Seit Kriegsbeginn in Russland haben die Esten rund 24.000 Ukrainer an ihren Grenzübergängen registriert. Wenn sie endlich in Sicherheit sind, haben sie sowohl die Freude des Überlebens als auch den Schmerz des Überlebens.

„Es war sehr beängstigend, durch Russland zu fahren. Es ist furchtbar lächerlich. Ich kann es nicht einmal in Worte fassen“, sagte Katharina von Kherson.

Die größte Sorge war, dass die Russen herausfinden würden, dass ihr Mann mit der ukrainischen Armee im Krieg war. Aber sie konnten nicht länger im besetzten Cherson bleiben.

Seine Reisebegleiterin Inna sagte: „Es fehlt an Produkten, die Preise haben sich verdreifacht. Es gibt keine Arbeit. Die Schule ist geschlossen. Es gibt nichts. Sie wollen ein Referendum machen, dass wir für Russland sind. Dass wir einen ‚Russen‘ brauchen.“ Welt‘ … der alles zerstört hat!“

Swetlana sagte, sie seien auf russischer Seite kontrolliert worden: “Wir wurden hart verhört, die Telefone, die Fotos, mit denen wir korrespondiert haben, wurden kontrolliert.”

Diejenigen, die bereits im Flüchtlingszentrum angekommen waren, um sich vor der Reise eine Weile auszuruhen, erzählten, was sie unter der Filtration erlitten hatten.

“Mehrere Militaristen und Sie allein. Beginnen Sie mit der Befragung. Gehen Sie ans Telefon, überprüfen Sie Ihren Körper auf Tätowierungen – ob es irgendwelche nationalistischen Zeichen oder irgendwelche Armeeeinheiten gibt. Suchen Sie nach Kugeln auf Ihrem Körper.”

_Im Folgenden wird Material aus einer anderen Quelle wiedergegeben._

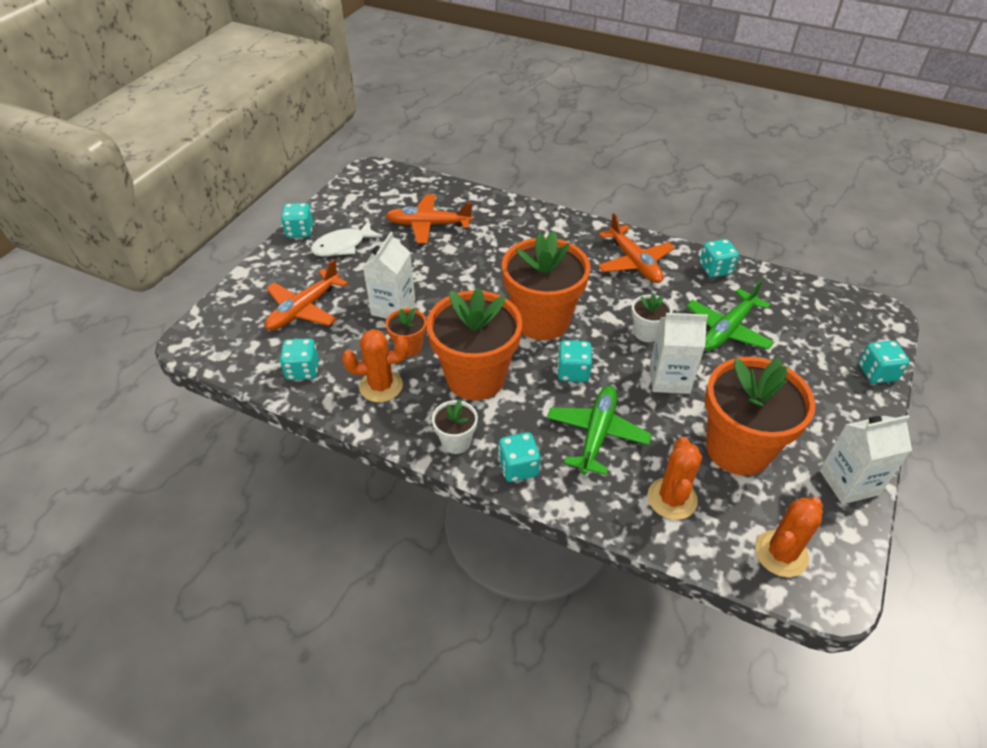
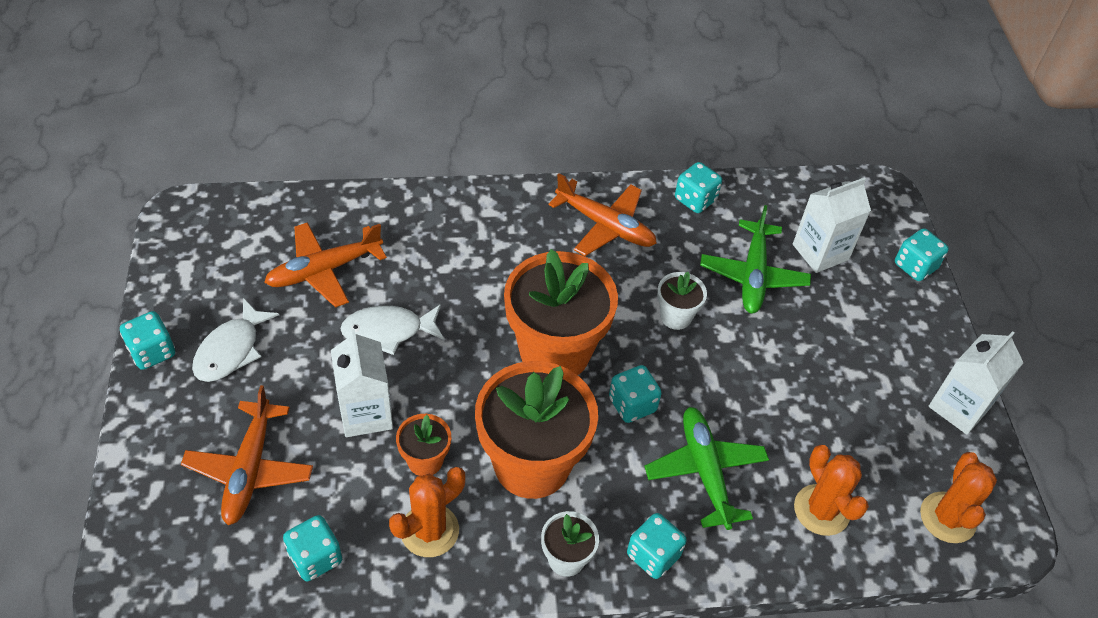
camera: 35 degrees left, 5 degrees up
(442, 269) = (388, 331): none -> white fish
(669, 379) = (734, 365): white carton -> white carton (820, 252)
(738, 449) = (846, 419): orange flower pot -> none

erinnerte sich an Andreas, der aus Mariupol geflohen war.

Ihm zufolge gibt es aber auch Russen auf russischer Seite, die Schuld eingestehen für das, was den Ukrainern angetan wurde.

„Es wird bestätigt, dass sie die Russen für Aggressoren halten. Sie akzeptieren die Position dieser Seite voll und ganz. Ich weiß nicht, vielleicht versuchen sie es mit ihrer Freundlichkeit mit den Menschen zu tun. Und ihren Angaben zufolge wollen sie gehen Russland”, sagte Andrej.

Aber es gibt auch die Geschichte der Grausamkeiten, die ich gerade erlebt habe, als auf russischer Seite eine schwangere Frau mit einem zweijährigen Kind stundenlang warten musste, während der Familienvater vor dem Grenzübertritt verhört wurde.

„Sie hat ihr Kind verloren. Es gab eine Fehlgeburt. Es ist immer noch unbekannt, was das Schicksal ihres Mannes ist“, sagte Irina Lobanova, Leiterin der Narva Ukrainian Association.

Der Flüchtlingsstrom, insbesondere aus Mariupol und anderen besetzten Gebieten, hat zugenommen. Etwa 200 Flüchtlinge kommen täglich in Narva an.

In Narva bleiben Flüchtlinge meist nur kurze Zeit und ziehen dann weiter, meist nach Westeuropa.

„Ich bin ein Segler mit Erfahrung sowohl als Schiffsmaat als auch als Matrose. Ich habe viel Erfahrung im Segeln. Deshalb möchte ich meine Karriere fortsetzen“, sagte Alexander aus Mariupol. Er betonte, dass er immer noch hoffe, in die Ukraine zurückzukehren, wo sein Herz geblieben sei.